George Lucas Educational Foundation
Student Engagement

A Solution for Student Disengagement

Tap students’ leadership potential to help them form strong bonds with each other and with their school.

May 23, 2017
©Shutterstock.com/michaeljung

In my educational leadership work, I’ve talked with administrators and faculty from across the country who are interested in creating safer and more supportive, engaging, and inspiring school environments.  

But we are confronted with the challenge of disengagement in America’s schools. Simply put, schools are places where too many kids do not want to be. And when this happens, they vote with their feet to leave, or stay and struggle, dissociate, or worse. A Gallup study showed that 24 percent of fifth graders were disengaged.
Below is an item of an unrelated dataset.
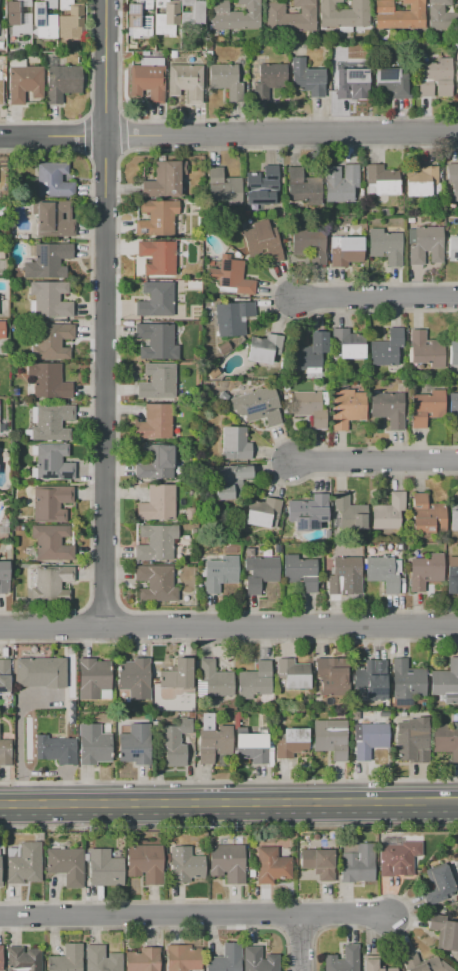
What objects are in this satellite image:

That percentage grew to 39 percent for middle school students and 56 percent for students in high school. (And that 56 percent doesn’t include all those disengaged youths who had already dropped out.)

Start With the Adults

Adults can’t give students what they haven’t experienced themselves. The adults need engaging and relevant experiences together in which they create empathy for and connections with one another, and in turn, their students. They also need to understand the intellectual foundations and skills of this process so they can replicate it with students.

One powerful way to begin this process is to create a deep empathic remembrance of how hard adolescence is by bringing adults back to the time when they walked in their students’ shoes and had to navigate the challenges of middle and high school. In professional development, faculty and principals can work in groups of three and take turns sharing responses to the following questions:

  • What is one memory you have about a time in school when you felt strongly connected to other students?
  • What is one memory you have about a time in school when you felt strongly disconnected from other students?
  • Think back to someone—an adult or peer—in your school experience who threw you a lifeline. He or she knew you and cared about you, and this person’s caring made a positive difference in your life.
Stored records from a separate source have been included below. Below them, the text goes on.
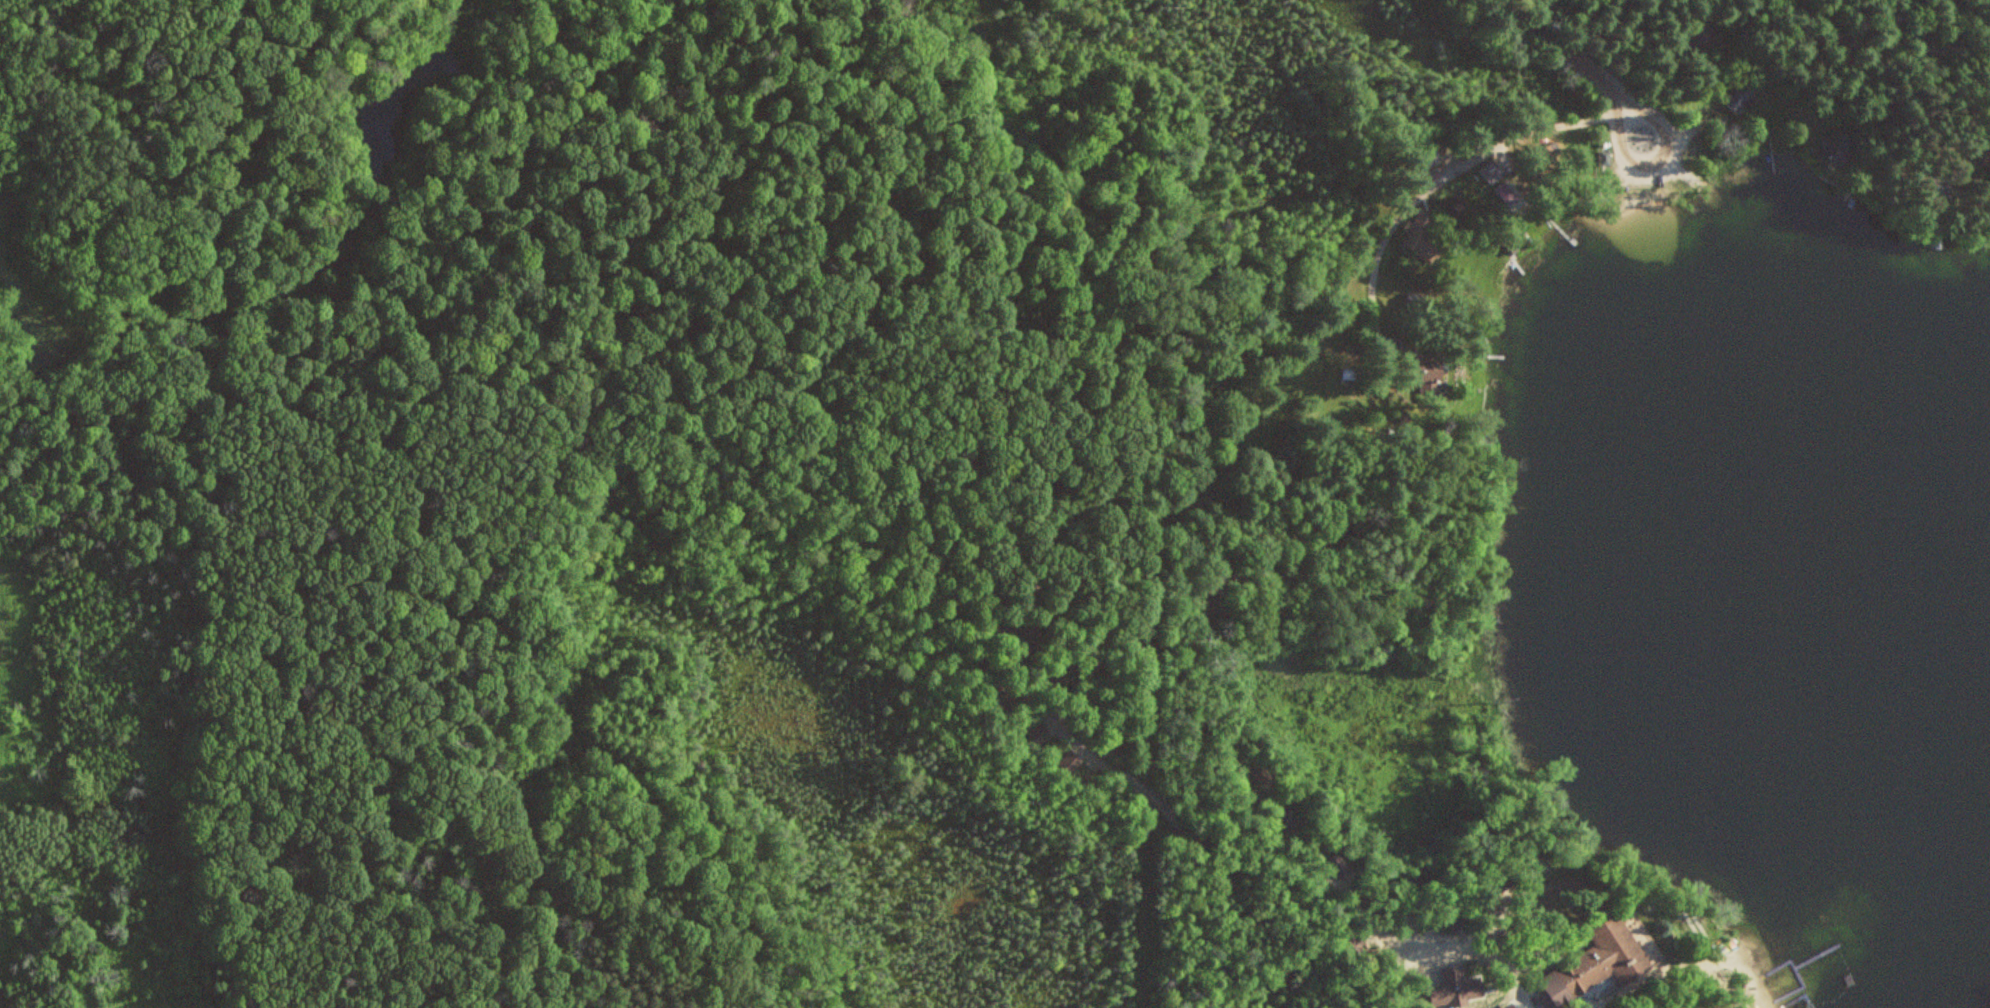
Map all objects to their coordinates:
road: (1709, 38)
road: (1568, 47)
building: (1746, 97)
building: (1838, 146)
building: (1605, 157)
road: (1665, 168)
road: (1687, 174)
road: (1447, 176)
building: (1429, 247)
building: (1419, 358)
building: (1006, 689)
building: (1041, 732)
building: (1070, 759)
building: (1597, 965)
Within 10 minutes, the room will be abuzz with discussions of universal experiences of connection and disconnection. School faculty and staff begin to relate with one another differently and have clearer perspectives on how their school may be missing the mark on supporting adolescents or even worsening the adolescent experience. Here are some reflections I regularly hear during this activity: Nobody really knew who I was; nobody ever asked me what was wrong; why can’t we figure out how to make content-area classrooms places where students feel connected?

When school leaders have the courage to ask a parallel set of questions of the students they serve, the results can be sobering. In 2015, the Yale Center for Emotional Intelligence conducted a survey of 22,000 high school students. They were asked how they currently felt in school, and approximately 75 percent of the words they used were negative, including tired, stressed, bored, and lonely.

Every Student a Leader

How do we begin the work of engaging more students in school? Schools need to tap into the leadership potential of every student, partnering closely with faculty and staff to make school safer and more engaging and to combat boredom and loneliness.

Developing students into leaders, and in particular activating them to help their peers learn and thrive in school, helps students form deep, authentic relationships with each other. They have each other’s backs. They take care of each other in the hallways, during lunch, before and after school, and throughout the school day. They have engaging and relevant experiences together. We know from research that this approach makes a difference in terms of graduation rates, attendance, grades, and discipline infractions.

Validate the idea that leaders come in all styles. Schools can push back against the image of a single charismatic leader. Embrace varied leadership styles and engage multiple leaders in learning facilitation skills that create groups where individuals are accepted as they are. For example:

  • Engage students as peer leaders who learn to facilitate engaging conversations and activities with younger peers and contribute to a more nurturing and welcoming school environment.
  • Engage families in becoming effective advocates for children in their school community and help other families further develop healthy caretaking practices.
  • Have students, parents, faculty, and administrators participate together in analyzing school data, using protocols that support equity of voice, and in doing so, develop authentic, respectful dialogue with real contributions being made by all.

Engage students in the daily work of creating a school where students want to be. All students can spend a part of their time in school in leadership roles. Not every student can be student council president or editor of the school newspaper, but almost all can be a classroom assistant, an assistant coach or tutor, a mentor for a younger student, a greeter for new students entering the school, or a member of student committees that have input on school policies and practices—including those related to gangs, drugs and alcohol, and bullying and cyberbullying.

Tapping into students’ leadership potential is an underutilized strategy for curing—or, even better, preventing—the illness of school disengagement. It’s an underutilized strategy for making schools places where students want to be. We all need to collaborate around creating and sharing solutions that reimagine the role of student from consumer of education services to partner with faculty and staff in sustaining vibrant learning communities.